Cinsel istismar nedir?

Cinsel istismar nedir?

Çocuk ve ergende cinsel istismar (Cİ) insanlık tarihi kadar eski bir konudur.

Cİ içinde cinsel birleşme, cinsel birleşmeye teşebbüs, oral-genital temas, genital bölgenin doğrudan ya da giysi üzerinden okşanması, teşhircilik ya da çocuğun erişkin cinsel aktivite ya da pornografiye maruziyeti ve fuhuş ya da pornografide kullanılması gibi travmatik yaşantılar yer alır.

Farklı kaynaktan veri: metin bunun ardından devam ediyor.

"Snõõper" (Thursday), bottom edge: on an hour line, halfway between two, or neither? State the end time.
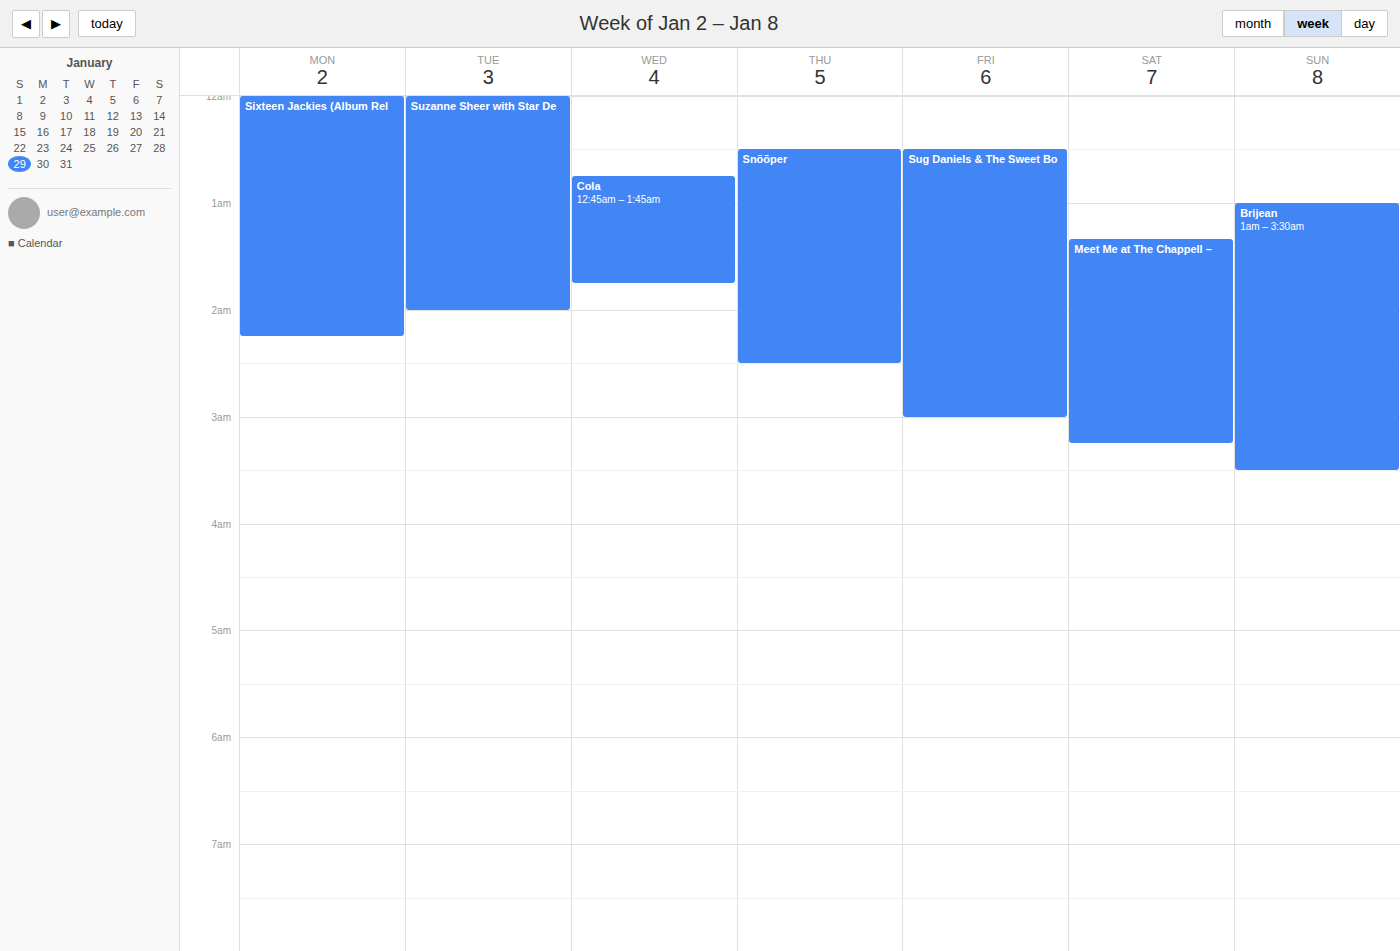
2:30 AM -- halfway between the 2 AM and 3 AM lines.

Cinsel istismar çeşitleri:

a. Temas içermeyen cinsel istismarlar: Cinsel içerikli konuşma, gösterimcilik, röntgencilik, çocuğa pornografik materyallerin gösterilmesi, cinsel ilişkiye tanık edilme veya çocuğun yanında mastürbasyon yapma gibi davranışlardır.

b. Cinsel dokunma: İstismarcı kurbana dokunabilir ya da kurbanı kendisine dokunması için zorlayabilir.

c. Oral-genital seks

d. İnterfemoral ilişki(Irza tasatti): Penetrasyonun olmadığı, sürtünmenin olduğu istismar şeklidir.

e. Cinsel penetrasyon (Irza geçme): Genital ilişki, anal ilişki, objelerle penetrasyon ve parmakla penetrasyon şeklinde olabilir.

f. Cinsel sömürü: Çocuk pornografisi ve çocuk fuhuşunu kapsar.  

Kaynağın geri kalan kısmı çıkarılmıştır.